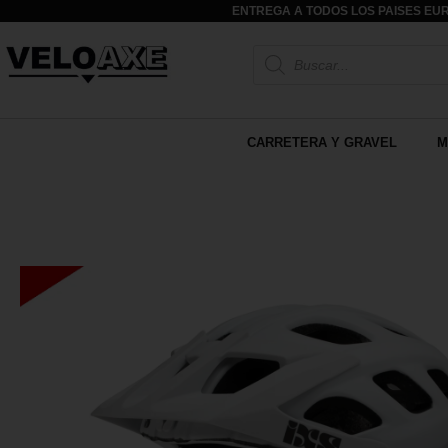
ENTREGA A TODOS LOS PAISES EUR
CARRETERA Y GRAVEL
M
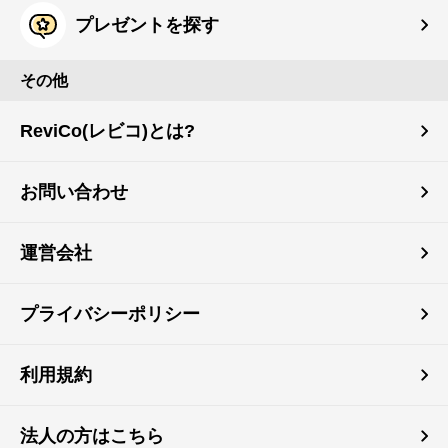
プレゼントを探す
その他
ReviCo(レビコ)とは?
お問い合わせ
運営会社
プライバシーポリシー
利用規約
法人の方はこちら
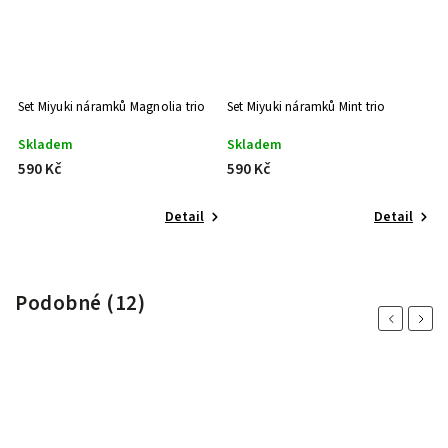
Set Miyuki náramků Magnolia trio
Set Miyuki náramků Mint trio
Se
Skladem
Skladem
S
590 Kč
590 Kč
1
Detail
Detail
Podobné (12)
Previous
Next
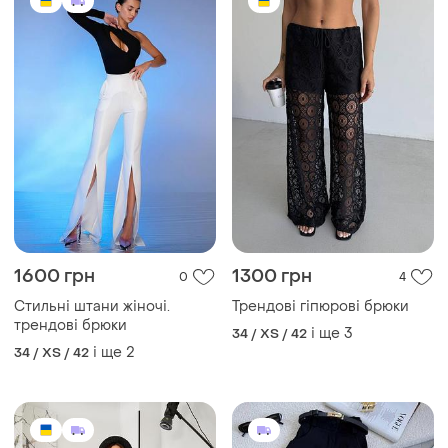
1600 грн
1300 грн
0
4
Стильні штани жіночі.
Трендові гіпюрові брюки
трендові брюки
і ще
3
34 / XS / 42
і ще
2
34 / XS / 42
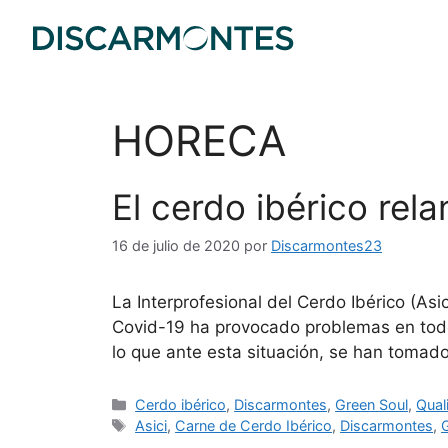
HORECA
El cerdo ibérico rel
16 de julio de 2020
por
Discarmontes23
La Interprofesional del Cerdo Ibérico (A
Covid-19 ha provocado problemas en todos
lo que ante esta situación, se han tomad
Cerdo ibérico
,
Discarmontes
,
Green Soul
,
Qual
Asici
,
Carne de Cerdo Ibérico
,
Discarmontes
,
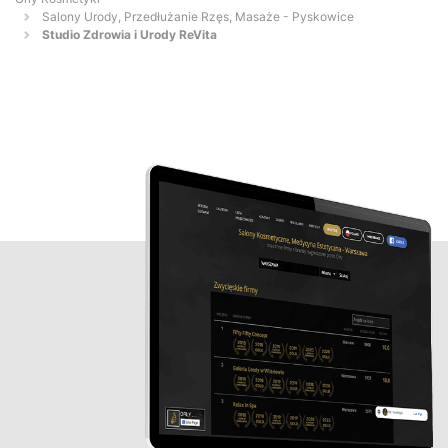
Salony Urody, Przedłużanie Rzęs, Masaże - Pyskowice
Studio Zdrowia i Urody ReVita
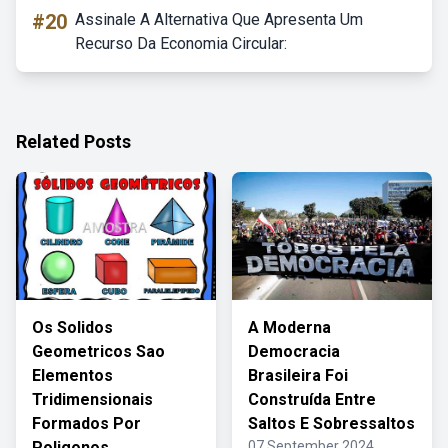
#20
Assinale A Alternativa Que Apresenta Um
Recurso Da Economia Circular:
Related Posts
Os Solidos
A Moderna
Geometricos Sao
Democracia
Elementos
Brasileira Foi
Tridimensionais
Construída Entre
Formados Por
Saltos E Sobressaltos
Poligonos
07 September 2024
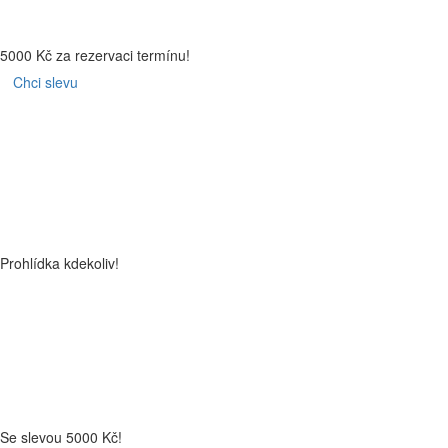
5000 Kč za rezervaci termínu!
Chci slevu
Prohlídka kdekoliv!
Se slevou 5000 Kč!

= = = =

ABOUT THIS EXERCISE >> Everything in the material except the pictures should be output verbatim.

RESPONSE AREA >>
ENTREGA A TODOS LOS PAISES EUR
CARRETERA Y GRAVEL
M
プレゼントを探す
その他
ReviCo(レビコ)とは?
お問い合わせ
運営会社
プライバシーポリシー
利用規約
法人の方はこちら
Set Miyuki náramků Magnolia trio
Set Miyuki náramků Mint trio
Se
Skladem
Skladem
S
590 Kč
590 Kč
1
Detail
Detail
Podobné (12)
Previous
Next
1600 грн
1300 грн
0
4
Стильні штани жіночі.
Трендові гіпюрові брюки
трендові брюки
і ще
3
34 / XS / 42
і ще
2
34 / XS / 42
HORECA
El cerdo ibérico rel
16 de julio de 2020
por
Discarmontes23
La Interprofesional del Cerdo Ibérico (A
Covid-19 ha provocado problemas en todos
lo que ante esta situación, se han tomad
Cerdo ibérico
,
Discarmontes
,
Green Soul
,
Qual
Asici
,
Carne de Cerdo Ibérico
,
Discarmontes
,
Salony Urody, Przedłużanie Rzęs, Masaże - Pyskowice
Studio Zdrowia i Urody ReVita
#20
Assinale A Alternativa Que Apresenta Um
Recurso Da Economia Circular:
Related Posts
Os Solidos
A Moderna
Geometricos Sao
Democracia
Elementos
Brasileira Foi
Tridimensionais
Construída Entre
Formados Por
Saltos E Sobressaltos
Poligonos
07 September 2024
5000 Kč za rezervaci termínu!
Chci slevu
Prohlídka kdekoliv!
Se slevou 5000 Kč!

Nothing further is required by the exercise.